» STUDY MATERIAL
•••••
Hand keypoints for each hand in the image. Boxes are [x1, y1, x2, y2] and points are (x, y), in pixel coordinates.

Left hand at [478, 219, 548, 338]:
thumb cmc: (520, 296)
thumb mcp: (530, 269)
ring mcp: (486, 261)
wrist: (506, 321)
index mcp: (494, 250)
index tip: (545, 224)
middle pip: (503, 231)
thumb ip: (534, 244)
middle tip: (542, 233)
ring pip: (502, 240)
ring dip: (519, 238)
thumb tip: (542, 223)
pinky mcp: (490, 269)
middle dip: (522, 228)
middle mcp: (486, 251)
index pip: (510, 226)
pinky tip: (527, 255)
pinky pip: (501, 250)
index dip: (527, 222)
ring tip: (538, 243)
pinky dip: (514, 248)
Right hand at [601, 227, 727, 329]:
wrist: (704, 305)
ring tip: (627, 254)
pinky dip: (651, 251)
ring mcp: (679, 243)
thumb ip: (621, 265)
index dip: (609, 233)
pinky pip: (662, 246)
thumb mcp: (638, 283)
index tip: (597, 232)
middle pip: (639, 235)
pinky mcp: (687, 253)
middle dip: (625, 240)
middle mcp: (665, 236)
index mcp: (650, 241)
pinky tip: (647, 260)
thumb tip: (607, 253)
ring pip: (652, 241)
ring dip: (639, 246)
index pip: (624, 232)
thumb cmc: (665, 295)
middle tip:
•••••
» TASK ITEM
Each and every entry needs to be repeated exactly.

» EXERCISE OUTPUT
Hand keypoints for each hand in the image. Boxes are [x1, y1, x2, y2] and points are (x, y), in pixel coordinates.

Left hand at [478, 219, 548, 338]:
thumb cmc: (520, 296)
thumb mcp: (530, 269)
ring mcp: (486, 261)
wrist: (506, 321)
index mcp: (494, 250)
index tip: (545, 224)
middle pip: (503, 231)
thumb ip: (534, 244)
middle tip: (542, 233)
ring pip: (502, 240)
ring dip: (519, 238)
thumb tip: (542, 223)
pinky mcp: (490, 269)
middle dip: (522, 228)
middle mcp: (486, 251)
index pip: (510, 226)
pinky tip: (527, 255)
pinky pip: (501, 250)
index dip: (527, 222)
ring tip: (538, 243)
pinky dip: (514, 248)
Right hand at [601, 227, 727, 329]:
wrist: (704, 305)
ring tip: (627, 254)
pinky dip: (651, 251)
ring mcp: (679, 243)
thumb ip: (621, 265)
index dip: (609, 233)
pinky pip: (662, 246)
thumb mcp: (638, 283)
index tip: (597, 232)
middle pip: (639, 235)
pinky mcp: (687, 253)
middle dip: (625, 240)
middle mcp: (665, 236)
index mcp: (650, 241)
pinky tip: (647, 260)
thumb tip: (607, 253)
ring pip: (652, 241)
ring dip: (639, 246)
index pip: (624, 232)
thumb cmc: (665, 295)
middle tip:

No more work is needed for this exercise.